Best playmakers in NFL history
- Published: March 5, 2013 at 02:02 p.m.
- Updated: March 5, 2013 at 02:10 p.m.
Happy birthday to Michael Irvin, who turns 47 on Tuesday. Incidentally, Irvin wore No. 47 at the University of Miami. So to celebrate the birthday of "The Playmaker," here is the definitive list of the greatest playmakers in NFL history. And yes, I probably forgot your favorite player. But get over it.
That's right, kickers don't often get a lot of respect for being playmakers. However, if there is one kicker who is seemingly revered by nearly everybody in the league, it's Vinatieri.
Whenever the Baltimore Ravens need a big play on defense, why does it always seem like Reed makes it? Well, probably because he does. Reed is a three-time interception leader (with 61 during his career) and has returned 13 interceptions for touchdowns. And yes, I realize if I didn't start this list off with two people you've heard of, most of you would have bailed by now.
Cunningham took the NFL by storm in the late 1980s and was one of the biggest threats to run or throw the ball in NFL history. But he had another wrinkle to his arsenal, too, as he was an above-average punter dating back to his career at UNLV. In fact, Cunningham booted a 91-yard punt in 1989.
Hester is a threat to go all the way every time he touches the football, and is widely considered the most dangerous returner in NFL history. And he's got evidence, as Hester holds the NFL record with 18 kickoff/punt returns for touchdowns during his career.
Allen was considered one of the most exciting players near the goal line and one of the most prolific scorers in NFL history. But he also could break off the big one, too, as witnessed by his 74-yard touchdown run in Super Bowl XVIII.
It might not be fair to give Jackson some extra consideration because of his ability to drive the baseball, but who said that making lists was fair? Jackson was able to do it all. He ran over people, ran through people and even said he would run over his own mother.
Prime Time! Sanders was one of the most electrifying defensive players during his career. And heck, if Jackson gets credit for his baseball prowess, don't overlook the fact Sanders led the National League in triples in 1992 (14). Although, he might want to watch his back because that Leon Sandcastle is gaining.
With your team trailing, it's hard to think of another quarterback you would want out there making a play than Montana. From "The Catch" to the drive for victory in Super Bowl XXIII, no other signal caller matches Montana.
Taylor isn't arguably the greatest defensive player, but perhaps the greatest player in NFL history. His devastating strip-sack fumbles became a thing of legend once he stepped on the field as a rookie in 1981. Taylor's greatest season was 1986 when his 20.5 sacks, 105 tackles and two forced fumbles earned him the MVP award.
Well, if this was a list of greatest receivers, of course Rice would be a lot higher. But that's not to discredit Rice as a playmaker because he was clearly one of the best at catching the ball in stride to race untouched into the end zone. Rice retired with virtually every record worth having.

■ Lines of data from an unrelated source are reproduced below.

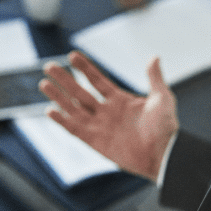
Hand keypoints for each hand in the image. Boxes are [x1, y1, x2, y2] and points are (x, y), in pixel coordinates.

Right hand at [39, 51, 177, 178]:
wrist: (165, 155)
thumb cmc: (166, 129)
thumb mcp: (162, 98)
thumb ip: (154, 78)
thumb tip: (154, 57)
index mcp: (120, 100)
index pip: (97, 80)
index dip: (85, 68)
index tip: (72, 55)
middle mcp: (107, 112)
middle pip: (80, 92)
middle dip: (65, 79)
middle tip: (49, 66)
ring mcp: (100, 126)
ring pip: (73, 108)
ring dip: (59, 96)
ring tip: (44, 83)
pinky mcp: (95, 142)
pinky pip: (74, 129)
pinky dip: (62, 120)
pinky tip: (51, 110)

The NFL's original playmaker during the 1930s. Hutson is often credited with the invention of pass patterns. Hutson routinely lapped the competition during his playing days and led the league in touchdowns in nearly every season he played. Coaches designed defenses around him and Hutson still managed to set nearly every receiving record -- records which stood for decades.
I'm not sure "jukeability" is a word (and Microsoft Word says "no" in the form of that red squiggly line), but it is what defined Sanders during his NFL career. No other runner could appear pinned down in one moment and then be running 60 yards the other way for a touchdown quite like Sanders.
Brown led the NFL in rushing in eight of his nine years, and then retired as the all-time leader in the category. Brown's best season came in 1963 when he rushed for 1,863 yards (6.4 yards per attempt) and scored 12 touchdowns. Although his 1,544 rushing yards and 17 touchdowns in 1965 were pretty good, too. The amazing thing about Brown is that he rushed for 5.2 yards per attempt during his entire career.
Nobody has had a rookie season quite like Sayers, who scored 22 touchdowns and 132 points. Included was a six-touchdown performance against the San Francisco 49ers. In that game, Sanders scored on an 80-yard pass play, a 50-yard touchdown run and a 65-yard punt return, to show he can beat you in a variety of different ways. Injuries prevented Sayers from showing us what he would have been able to do over an entire career, but it's for sure nobody was a bigger playmaker. Except of course for ...
Well, he is "The Playmaker." The one and only! And it's birthday. And you saw how physical he could get with defensive backs during his playing days, right? Well, I have to walk the halls with him, so he is going to be the top spot in my list.